Since suspending broadcasts today at the information ministry’s behest, Al-Jazeera has been transmitting a blue screen with a message referring to the temporary suspension order.
“This sanction should never have been imposed on Al-Jazeera and just reflects the government’s growing intolerance of any journalism it does not agree with,” said Benjamin Ismaïl, the head of the Reporters Without Borders Asia-Pacific desk.
“The Indian government has every right to state its position on this border, and it does so frequently, but there is no justification for censoring the different viewpoints that are reflected in the media.
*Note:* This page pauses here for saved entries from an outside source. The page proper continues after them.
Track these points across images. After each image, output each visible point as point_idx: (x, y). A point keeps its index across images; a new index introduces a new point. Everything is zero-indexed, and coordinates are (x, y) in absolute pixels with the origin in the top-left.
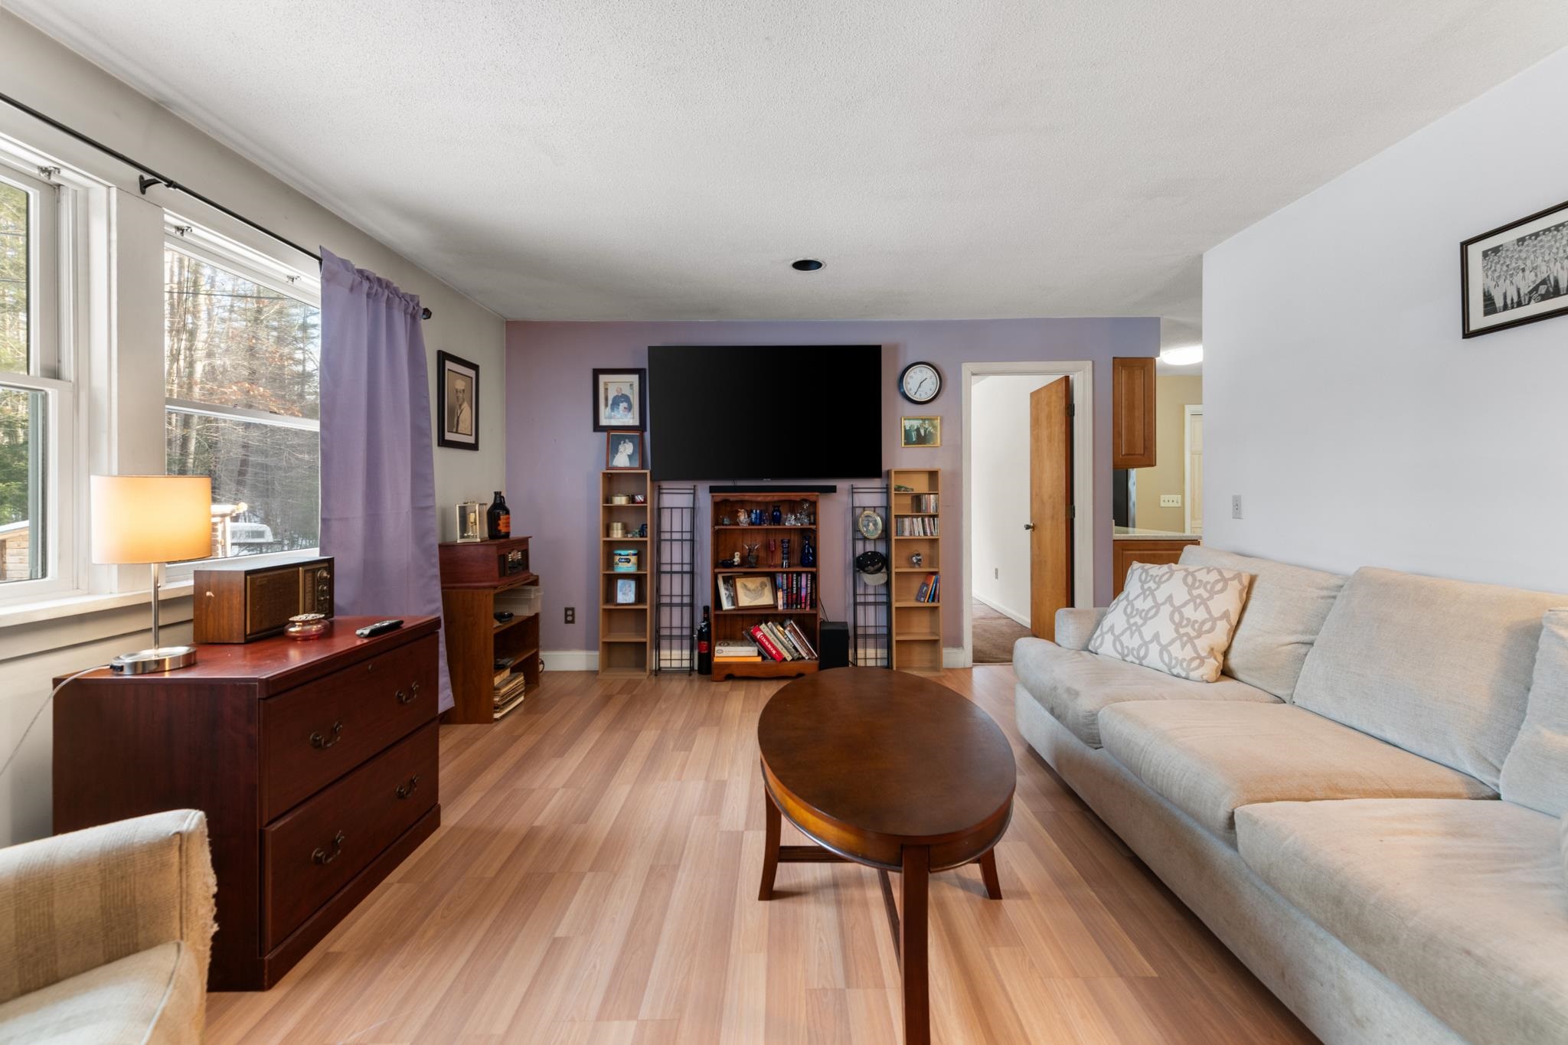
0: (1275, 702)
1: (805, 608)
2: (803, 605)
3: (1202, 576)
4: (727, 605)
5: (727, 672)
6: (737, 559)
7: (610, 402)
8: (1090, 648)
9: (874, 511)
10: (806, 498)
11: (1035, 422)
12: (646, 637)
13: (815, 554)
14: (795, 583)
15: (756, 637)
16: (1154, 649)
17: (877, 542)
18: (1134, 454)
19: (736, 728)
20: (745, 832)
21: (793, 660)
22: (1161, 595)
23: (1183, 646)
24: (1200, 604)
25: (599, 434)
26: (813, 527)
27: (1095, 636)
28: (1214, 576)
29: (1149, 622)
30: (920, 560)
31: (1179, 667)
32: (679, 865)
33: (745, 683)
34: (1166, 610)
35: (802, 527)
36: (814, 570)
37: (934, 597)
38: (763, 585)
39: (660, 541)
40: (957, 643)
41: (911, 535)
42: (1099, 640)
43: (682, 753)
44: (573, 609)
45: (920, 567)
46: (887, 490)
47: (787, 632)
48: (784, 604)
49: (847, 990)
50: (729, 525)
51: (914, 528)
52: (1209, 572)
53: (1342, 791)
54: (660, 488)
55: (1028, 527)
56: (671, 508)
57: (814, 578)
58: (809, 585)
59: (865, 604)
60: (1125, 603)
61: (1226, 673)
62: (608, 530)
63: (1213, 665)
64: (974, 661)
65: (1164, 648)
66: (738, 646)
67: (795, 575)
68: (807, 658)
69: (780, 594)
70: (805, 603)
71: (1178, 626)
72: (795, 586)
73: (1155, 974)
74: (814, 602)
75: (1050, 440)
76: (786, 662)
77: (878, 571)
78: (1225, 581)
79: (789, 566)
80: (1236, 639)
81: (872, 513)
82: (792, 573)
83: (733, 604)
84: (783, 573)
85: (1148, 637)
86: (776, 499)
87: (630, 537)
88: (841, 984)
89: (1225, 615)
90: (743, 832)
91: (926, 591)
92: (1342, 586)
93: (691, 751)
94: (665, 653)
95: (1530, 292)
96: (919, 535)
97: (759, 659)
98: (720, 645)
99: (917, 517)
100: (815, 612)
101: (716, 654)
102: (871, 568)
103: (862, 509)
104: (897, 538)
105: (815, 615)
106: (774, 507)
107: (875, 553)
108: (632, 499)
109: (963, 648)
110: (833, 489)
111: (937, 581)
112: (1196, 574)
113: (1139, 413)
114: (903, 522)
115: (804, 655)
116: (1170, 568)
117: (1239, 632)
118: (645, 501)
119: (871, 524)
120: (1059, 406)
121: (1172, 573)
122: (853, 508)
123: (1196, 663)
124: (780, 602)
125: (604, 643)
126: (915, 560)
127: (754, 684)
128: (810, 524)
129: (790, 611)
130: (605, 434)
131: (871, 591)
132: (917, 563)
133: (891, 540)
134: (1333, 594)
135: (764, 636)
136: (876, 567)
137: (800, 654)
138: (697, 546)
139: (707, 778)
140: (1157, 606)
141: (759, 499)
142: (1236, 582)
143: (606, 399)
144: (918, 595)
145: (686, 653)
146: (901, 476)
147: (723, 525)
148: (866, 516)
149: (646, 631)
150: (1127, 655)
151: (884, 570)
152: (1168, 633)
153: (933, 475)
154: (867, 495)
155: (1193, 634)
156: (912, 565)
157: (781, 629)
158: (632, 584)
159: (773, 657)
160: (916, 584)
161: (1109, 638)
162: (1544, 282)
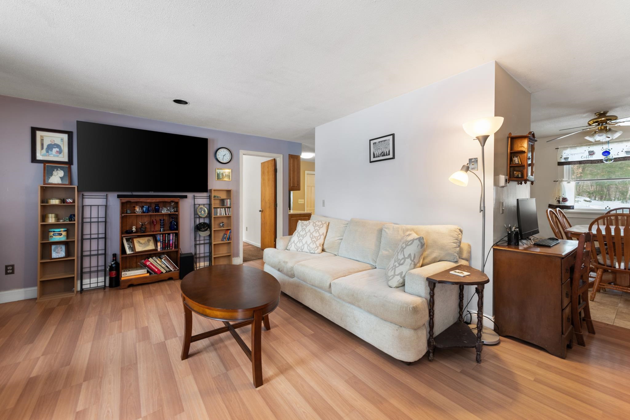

We call for the immediate resumption of broadcasting by Al-Jazeera.”
Ever since India’s partition and the creation of Pakistan in 1947 and then the proclamation of the People’s Republic of China in 1949, Kashmir’s borders have been a very sensitive subject for both the local and foreign media.
In May 2011, the Indian customs department forced The Economist magazine to alter 28,000 copies of its 21 May issue before permitting their distribution within India. It contained a map showing the territory claimed by India and Pakistan without taking sides.
Ranked 135th out of 180 countries in the 2015 Reporters Without Borders press freedom index, India continued to register many media freedom violations last year, especially in certain regions such as Kashmir, where several journalists were attacked while covering legislative elections.